Towards The End Of Their Course The Well-Defined Channels, With Banks
Sometimes Ten Feet High, Disappear, Giving Place To A Grassy Avenue
Through The Scrub, Lightly Timbered With Cork-Bark, And Other Small Trees.
It Is On Such Flats As These That The Wells Are Sunk.
All creeks find
their way into the lakes, though seldom by a discernible channel, breaking
and making, as the expression is, until a narrow arm of the lake stretches
to meet them.
At the most these creeks run "a banker" three times during
the year, the water flowing for perhaps three days; after which pools of
various sizes remain, to be in their turn dried up by evaporation and
soakage. In the dry weather the creeks afford a weird spectacle. Stately
white gums (the only timber of any size in these districts), with their
silvery bark hanging in dishevelled shreds around the branchless stems,
bend ghost-like over an undulating bed of gravel; gravel made up of
ironstone pebbles, quartz fragments, and other water-worn debris washed
down from the hills at the head of the creeks.
What a marvellous transformation the winter rains cause!

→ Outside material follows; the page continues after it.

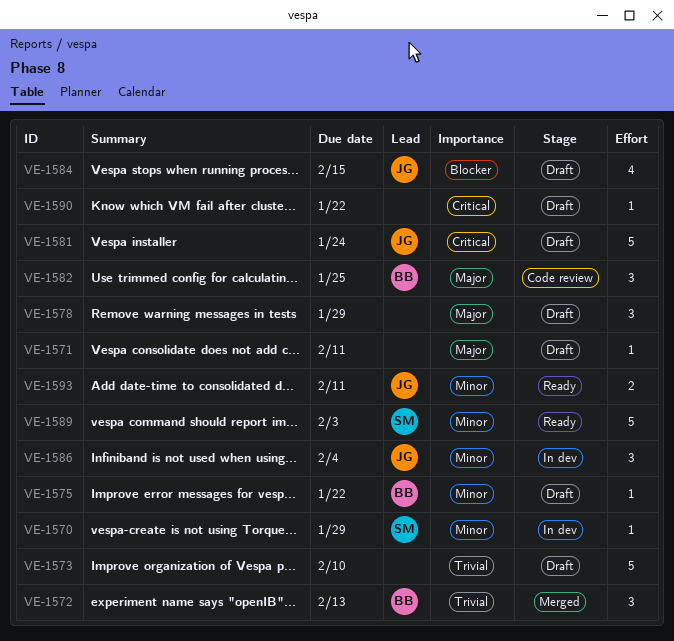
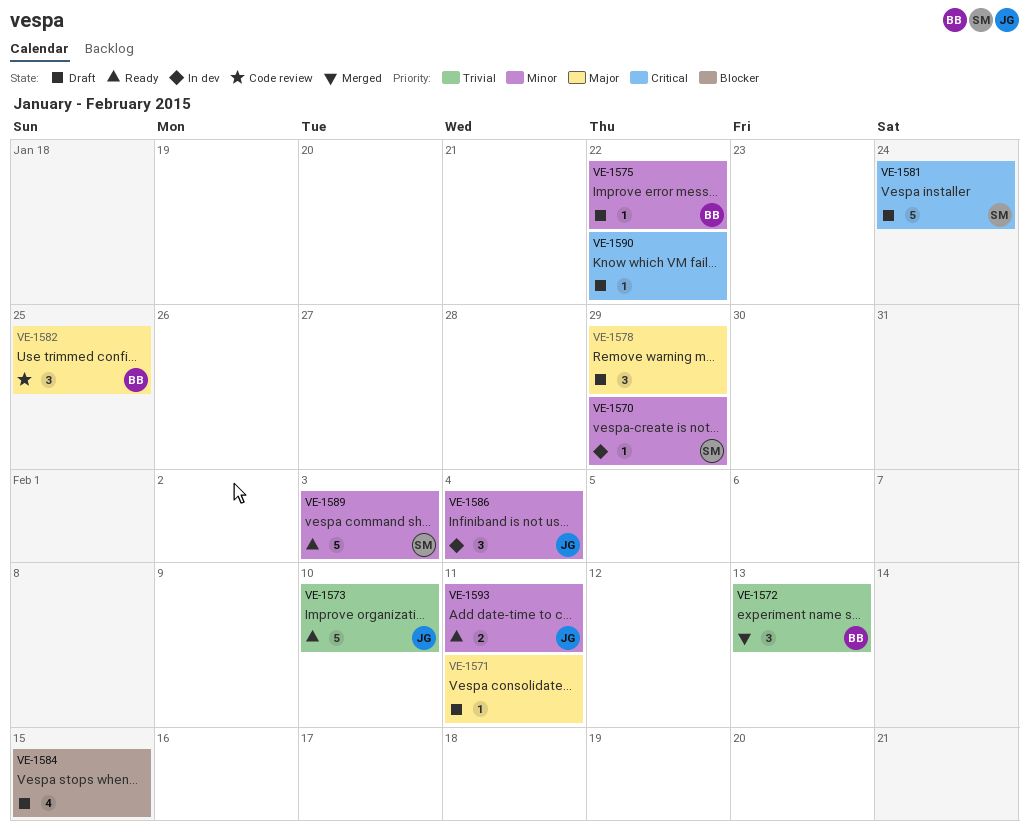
VE-1573, status: Draft -> Ready
VE-1573, owner: none -> JG
VE-1581, owner: JG -> SM
VE-1584, owner: JG -> none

It is then that
the expert, or journalist, takes his walks abroad; it is then that we read
such glowing accounts of rich grass lands, watered by countless creeks,
only awaiting the coming of an agriculturist to be turned into smiling
farms and fertile fields.
Numerous parties were camped at Lawlers, with some two hundred horses
turned out in the bush, waiting until rain should fall.